Como aquí lo conocen, hemos pensado que es mejor hacer las cosas así. No tienes por qué hablar en voz baja. Los indios se duermen en cualquier momento cuando no los necesitan. El único ruido capaz de despertarlos es el de su propio nombre… o cualquier ruido que pueda ser peligroso. Mira a Miguel, durmiendo tan tranquilo mientras hablamos. Lo envidio. Ésa es la verdadera paz. Así deberíamos dormir todos. Pero nosotros hemos perdido esa facultad de los animales.
—Quiero que me hables de mi padre, León. Quiero saber la verdad.

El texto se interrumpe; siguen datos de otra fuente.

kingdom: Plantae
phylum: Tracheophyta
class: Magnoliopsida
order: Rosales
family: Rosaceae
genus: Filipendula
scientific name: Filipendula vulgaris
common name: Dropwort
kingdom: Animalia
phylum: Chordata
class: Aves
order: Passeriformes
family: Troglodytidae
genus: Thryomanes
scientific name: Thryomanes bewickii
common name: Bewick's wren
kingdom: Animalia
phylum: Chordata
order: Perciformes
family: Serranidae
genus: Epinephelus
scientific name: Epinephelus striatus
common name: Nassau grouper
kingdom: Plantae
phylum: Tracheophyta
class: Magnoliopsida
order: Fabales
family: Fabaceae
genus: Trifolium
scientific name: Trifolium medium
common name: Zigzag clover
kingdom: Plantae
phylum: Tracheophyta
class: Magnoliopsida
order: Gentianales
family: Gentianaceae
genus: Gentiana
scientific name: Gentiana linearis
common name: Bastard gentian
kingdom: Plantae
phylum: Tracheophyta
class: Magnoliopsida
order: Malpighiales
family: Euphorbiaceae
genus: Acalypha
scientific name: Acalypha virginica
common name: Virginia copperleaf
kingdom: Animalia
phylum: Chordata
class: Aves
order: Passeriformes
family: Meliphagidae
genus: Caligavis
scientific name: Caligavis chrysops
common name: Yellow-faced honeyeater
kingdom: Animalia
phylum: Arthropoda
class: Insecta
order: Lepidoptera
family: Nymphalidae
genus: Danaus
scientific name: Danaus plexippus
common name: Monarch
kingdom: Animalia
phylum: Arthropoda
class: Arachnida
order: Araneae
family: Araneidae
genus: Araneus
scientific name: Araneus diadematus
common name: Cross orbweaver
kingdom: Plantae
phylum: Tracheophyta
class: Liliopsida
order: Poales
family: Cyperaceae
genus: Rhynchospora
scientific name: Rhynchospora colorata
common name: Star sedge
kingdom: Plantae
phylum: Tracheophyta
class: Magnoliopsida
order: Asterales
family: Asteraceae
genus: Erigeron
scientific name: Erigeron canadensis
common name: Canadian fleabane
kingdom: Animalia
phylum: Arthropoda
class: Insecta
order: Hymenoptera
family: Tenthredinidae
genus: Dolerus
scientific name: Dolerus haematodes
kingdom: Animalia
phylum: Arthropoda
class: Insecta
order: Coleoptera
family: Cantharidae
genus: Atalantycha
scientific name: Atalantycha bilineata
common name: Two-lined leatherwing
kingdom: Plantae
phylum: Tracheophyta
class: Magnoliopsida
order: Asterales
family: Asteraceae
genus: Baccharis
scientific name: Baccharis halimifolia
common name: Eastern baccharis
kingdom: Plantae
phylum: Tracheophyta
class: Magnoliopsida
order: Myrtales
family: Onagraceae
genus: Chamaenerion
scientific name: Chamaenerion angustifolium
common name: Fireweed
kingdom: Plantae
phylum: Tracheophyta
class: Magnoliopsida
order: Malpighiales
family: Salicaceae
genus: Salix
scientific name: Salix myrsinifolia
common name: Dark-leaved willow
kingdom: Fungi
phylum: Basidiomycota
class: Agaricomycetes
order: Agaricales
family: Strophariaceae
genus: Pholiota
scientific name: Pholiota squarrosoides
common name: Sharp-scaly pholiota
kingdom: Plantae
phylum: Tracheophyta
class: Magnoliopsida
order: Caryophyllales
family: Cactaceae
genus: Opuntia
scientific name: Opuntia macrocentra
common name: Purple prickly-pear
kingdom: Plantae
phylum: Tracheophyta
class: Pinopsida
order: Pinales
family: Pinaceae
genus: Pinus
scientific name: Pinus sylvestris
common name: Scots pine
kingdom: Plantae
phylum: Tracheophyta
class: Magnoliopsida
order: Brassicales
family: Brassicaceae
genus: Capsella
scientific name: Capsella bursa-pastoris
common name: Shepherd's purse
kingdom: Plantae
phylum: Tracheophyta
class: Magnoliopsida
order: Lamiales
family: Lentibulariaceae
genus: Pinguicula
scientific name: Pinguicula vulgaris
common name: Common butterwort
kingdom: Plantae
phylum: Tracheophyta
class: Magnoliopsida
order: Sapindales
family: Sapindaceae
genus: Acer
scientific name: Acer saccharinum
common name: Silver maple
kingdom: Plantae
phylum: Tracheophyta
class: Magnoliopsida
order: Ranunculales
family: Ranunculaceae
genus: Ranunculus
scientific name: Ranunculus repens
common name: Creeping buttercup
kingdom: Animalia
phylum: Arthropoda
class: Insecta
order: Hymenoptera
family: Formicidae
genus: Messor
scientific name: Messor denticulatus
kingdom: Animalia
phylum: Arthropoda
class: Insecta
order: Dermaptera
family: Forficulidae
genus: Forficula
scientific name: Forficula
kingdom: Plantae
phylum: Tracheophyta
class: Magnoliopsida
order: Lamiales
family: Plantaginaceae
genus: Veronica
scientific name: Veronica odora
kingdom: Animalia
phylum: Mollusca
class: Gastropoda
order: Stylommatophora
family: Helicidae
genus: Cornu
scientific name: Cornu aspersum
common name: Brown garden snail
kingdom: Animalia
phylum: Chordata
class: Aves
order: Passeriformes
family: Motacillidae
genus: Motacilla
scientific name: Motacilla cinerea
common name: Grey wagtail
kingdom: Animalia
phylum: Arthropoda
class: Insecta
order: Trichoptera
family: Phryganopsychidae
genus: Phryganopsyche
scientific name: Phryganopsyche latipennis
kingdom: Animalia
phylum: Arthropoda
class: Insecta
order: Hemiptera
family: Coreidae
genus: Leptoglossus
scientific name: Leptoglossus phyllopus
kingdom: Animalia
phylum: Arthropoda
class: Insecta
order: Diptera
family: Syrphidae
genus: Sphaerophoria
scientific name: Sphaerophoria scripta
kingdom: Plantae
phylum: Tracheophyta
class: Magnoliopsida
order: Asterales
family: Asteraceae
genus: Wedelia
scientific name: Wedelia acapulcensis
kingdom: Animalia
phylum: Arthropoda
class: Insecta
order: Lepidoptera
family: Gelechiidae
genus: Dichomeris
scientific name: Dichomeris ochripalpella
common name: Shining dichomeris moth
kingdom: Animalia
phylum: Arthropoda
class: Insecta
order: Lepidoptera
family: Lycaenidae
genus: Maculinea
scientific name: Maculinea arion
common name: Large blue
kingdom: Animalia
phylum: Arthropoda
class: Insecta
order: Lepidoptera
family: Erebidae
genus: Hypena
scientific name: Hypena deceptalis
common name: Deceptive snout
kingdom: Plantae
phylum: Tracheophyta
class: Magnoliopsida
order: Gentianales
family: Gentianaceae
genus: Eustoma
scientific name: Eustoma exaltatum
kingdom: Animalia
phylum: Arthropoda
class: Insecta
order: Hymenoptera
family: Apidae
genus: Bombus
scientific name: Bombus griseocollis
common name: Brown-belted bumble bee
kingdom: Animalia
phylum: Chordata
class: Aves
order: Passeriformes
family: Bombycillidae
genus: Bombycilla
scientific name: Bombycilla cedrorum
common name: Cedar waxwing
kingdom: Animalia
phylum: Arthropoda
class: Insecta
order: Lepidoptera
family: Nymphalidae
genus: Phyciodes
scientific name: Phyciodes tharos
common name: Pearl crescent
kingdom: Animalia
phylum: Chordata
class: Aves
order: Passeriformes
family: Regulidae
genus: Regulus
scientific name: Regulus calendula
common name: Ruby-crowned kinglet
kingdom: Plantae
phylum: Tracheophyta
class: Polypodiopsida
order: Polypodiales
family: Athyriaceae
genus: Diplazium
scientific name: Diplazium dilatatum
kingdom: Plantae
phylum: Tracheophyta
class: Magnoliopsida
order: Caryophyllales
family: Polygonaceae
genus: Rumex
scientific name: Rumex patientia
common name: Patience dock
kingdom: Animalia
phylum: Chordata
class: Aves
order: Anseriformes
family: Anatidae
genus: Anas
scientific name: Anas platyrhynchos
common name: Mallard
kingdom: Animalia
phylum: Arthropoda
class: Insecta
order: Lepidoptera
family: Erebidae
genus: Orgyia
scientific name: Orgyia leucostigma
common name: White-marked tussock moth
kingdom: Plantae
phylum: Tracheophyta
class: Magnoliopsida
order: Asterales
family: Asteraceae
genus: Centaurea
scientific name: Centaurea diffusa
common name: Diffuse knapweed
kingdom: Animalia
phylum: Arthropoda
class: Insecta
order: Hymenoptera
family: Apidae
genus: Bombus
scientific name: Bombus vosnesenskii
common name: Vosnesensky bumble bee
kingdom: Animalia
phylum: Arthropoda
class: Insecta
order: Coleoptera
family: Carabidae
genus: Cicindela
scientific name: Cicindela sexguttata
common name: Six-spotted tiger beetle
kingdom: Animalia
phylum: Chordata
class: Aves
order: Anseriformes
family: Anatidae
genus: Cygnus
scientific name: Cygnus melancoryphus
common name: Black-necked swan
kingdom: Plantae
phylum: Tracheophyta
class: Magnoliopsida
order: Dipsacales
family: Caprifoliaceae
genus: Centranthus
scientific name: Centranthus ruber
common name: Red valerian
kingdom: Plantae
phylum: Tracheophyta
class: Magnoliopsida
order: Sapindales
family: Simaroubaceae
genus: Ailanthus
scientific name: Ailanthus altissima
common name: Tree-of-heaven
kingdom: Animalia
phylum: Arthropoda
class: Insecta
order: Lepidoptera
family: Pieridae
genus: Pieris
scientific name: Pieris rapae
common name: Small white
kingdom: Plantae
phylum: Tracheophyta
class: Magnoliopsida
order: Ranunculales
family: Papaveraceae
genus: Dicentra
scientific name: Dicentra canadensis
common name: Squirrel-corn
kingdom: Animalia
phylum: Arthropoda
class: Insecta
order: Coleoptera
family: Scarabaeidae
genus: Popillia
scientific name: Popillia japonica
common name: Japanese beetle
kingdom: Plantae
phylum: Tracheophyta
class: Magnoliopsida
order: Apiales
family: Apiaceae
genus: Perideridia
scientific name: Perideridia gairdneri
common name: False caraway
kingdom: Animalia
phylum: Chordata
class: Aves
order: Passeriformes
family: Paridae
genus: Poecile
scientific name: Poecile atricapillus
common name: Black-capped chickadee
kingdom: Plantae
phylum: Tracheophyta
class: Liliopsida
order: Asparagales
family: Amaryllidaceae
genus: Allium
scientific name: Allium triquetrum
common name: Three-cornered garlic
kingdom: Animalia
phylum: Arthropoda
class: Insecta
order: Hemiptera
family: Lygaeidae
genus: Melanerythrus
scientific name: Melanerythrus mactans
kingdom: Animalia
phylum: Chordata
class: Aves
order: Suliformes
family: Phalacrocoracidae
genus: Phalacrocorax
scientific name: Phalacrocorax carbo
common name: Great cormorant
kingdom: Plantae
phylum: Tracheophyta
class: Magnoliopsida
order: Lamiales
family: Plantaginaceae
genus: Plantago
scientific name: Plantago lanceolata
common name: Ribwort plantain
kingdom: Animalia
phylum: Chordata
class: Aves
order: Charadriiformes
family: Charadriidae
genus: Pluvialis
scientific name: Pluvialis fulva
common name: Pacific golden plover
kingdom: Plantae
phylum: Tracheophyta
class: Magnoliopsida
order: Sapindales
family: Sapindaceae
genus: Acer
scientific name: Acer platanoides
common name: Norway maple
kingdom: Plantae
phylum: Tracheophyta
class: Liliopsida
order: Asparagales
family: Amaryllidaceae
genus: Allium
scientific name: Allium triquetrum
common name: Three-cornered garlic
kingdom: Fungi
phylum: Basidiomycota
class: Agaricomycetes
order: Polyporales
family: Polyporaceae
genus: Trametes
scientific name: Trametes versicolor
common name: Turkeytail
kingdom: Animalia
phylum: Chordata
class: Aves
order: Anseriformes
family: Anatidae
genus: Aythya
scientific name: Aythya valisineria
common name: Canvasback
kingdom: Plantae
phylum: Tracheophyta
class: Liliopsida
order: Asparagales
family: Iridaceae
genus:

No bien lo dijo recordó que Humphries exigía siempre la verdad, inclusive del mozo napolitano, y sólo obtenía una respuesta ambigua.
—Tu padre y Aquino estaban presos en la misma comisaría, a cien kilómetros al sur de Asunción. Cerca de Villarrica. Había pasado allí quince años, y Aquino sólo diez meses. Hicimos todo lo posible, pero estaba viejo y enfermo. El Tigre se oponía a que salváramos a tu padre, pero los demás votamos en contra y le ganamos. Nos equivocamos. Quizá tu padre aún estaría vivo si hubiéramos escuchado al Tigre.
—Sí. Quizá. En una comisaría. Muriéndose poco a poco.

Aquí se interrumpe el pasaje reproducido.